In a small cemetery of a parish churchyard in Olney, England, stands a granite tombstone with this inscription: “John Newton, clerk [pastor], once an infidel and Libertine, a servant of slavers in Africa, was, by the rich mercy of our Lord and Savior Jesus Christ, preserved, restored, pardoned, and appointed to preach the Faith he had long labored to destroy.”
You may not remember his name, but all of us know the song he wrote as a testimony of his life: “Amazing Grace.”

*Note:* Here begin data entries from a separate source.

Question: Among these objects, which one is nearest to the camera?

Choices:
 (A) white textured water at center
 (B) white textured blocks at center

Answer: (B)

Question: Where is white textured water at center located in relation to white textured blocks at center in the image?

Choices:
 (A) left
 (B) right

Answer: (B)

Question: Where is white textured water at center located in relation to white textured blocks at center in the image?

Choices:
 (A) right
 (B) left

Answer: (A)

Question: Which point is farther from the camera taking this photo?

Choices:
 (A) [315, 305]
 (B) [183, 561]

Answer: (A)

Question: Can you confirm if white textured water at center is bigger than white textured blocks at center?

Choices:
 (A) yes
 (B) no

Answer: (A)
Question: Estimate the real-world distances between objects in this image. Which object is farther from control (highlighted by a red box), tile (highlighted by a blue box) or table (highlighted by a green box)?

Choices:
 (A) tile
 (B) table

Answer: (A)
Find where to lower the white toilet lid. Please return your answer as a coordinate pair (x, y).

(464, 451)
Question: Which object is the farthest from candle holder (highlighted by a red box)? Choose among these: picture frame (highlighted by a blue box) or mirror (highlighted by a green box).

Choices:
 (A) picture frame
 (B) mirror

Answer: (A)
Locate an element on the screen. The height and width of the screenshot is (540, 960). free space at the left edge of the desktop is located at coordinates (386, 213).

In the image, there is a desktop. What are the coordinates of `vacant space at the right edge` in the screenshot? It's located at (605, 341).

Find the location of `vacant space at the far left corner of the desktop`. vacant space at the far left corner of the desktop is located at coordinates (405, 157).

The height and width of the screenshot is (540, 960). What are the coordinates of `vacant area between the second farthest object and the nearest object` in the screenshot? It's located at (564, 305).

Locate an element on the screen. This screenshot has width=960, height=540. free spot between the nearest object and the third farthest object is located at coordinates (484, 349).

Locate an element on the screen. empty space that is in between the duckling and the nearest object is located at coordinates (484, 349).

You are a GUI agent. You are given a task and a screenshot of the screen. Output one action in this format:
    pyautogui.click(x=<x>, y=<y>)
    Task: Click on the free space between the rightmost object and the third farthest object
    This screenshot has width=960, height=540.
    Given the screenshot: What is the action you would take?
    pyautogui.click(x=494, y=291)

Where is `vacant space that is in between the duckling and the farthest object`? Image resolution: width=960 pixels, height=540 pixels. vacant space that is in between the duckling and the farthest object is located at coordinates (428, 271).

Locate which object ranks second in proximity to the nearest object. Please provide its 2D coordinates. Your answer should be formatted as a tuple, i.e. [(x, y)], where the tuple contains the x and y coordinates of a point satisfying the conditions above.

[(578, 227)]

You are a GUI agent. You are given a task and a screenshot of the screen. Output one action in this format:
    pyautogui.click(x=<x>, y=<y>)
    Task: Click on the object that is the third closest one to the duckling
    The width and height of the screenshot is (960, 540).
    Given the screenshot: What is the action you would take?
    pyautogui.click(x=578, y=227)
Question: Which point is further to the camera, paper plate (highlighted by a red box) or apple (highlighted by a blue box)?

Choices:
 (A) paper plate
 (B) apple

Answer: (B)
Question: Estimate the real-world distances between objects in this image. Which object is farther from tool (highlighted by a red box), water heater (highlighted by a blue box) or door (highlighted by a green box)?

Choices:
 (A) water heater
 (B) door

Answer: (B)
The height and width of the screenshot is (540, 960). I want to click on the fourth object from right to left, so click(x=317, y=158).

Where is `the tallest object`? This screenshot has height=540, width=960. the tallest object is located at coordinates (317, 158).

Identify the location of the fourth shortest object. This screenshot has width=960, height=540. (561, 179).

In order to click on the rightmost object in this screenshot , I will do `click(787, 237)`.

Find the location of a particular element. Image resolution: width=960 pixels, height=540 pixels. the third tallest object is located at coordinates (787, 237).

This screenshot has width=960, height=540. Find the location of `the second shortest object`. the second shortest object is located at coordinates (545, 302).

(Robert Renberg Jr, Grace Bible Church, Michigan)
More About John Newton
John Newton (1725-1807) was a former English navy midshipman who deserted and eventually became a servant to a slave-trader. Rescued from servanthood, he was converted to Christianity in 1748 at the age of 23. For the next six years, Newton commanded a slave ship. An avid reader, he educated himself by reading the Bible and other classic literature. Due to ill health, he abandoned the sea and took a job in Liverpool for nine years, during which time he interacted with George Whitefield and John Wesley. He was ordained to the curacy of Olney in 1764.
While pastoring in Olney, Newton published hymns, of which his most well-known would become the timeless classic, Amazing Grace.
During this time he came to deeply regret his his former involvement in the slave trade, and joined forces with William Wilberforce in the campaign for abolition, writing an abolitionist tract in 1787. Although originally buried in London, work on the subway system threatened his grave, which was subsequently moved to St. Peter & St. Paul Parish in Olney. The 2006 movie Amazing Grace portrays the story of Wilberforce and Newton in their opposition to slavery.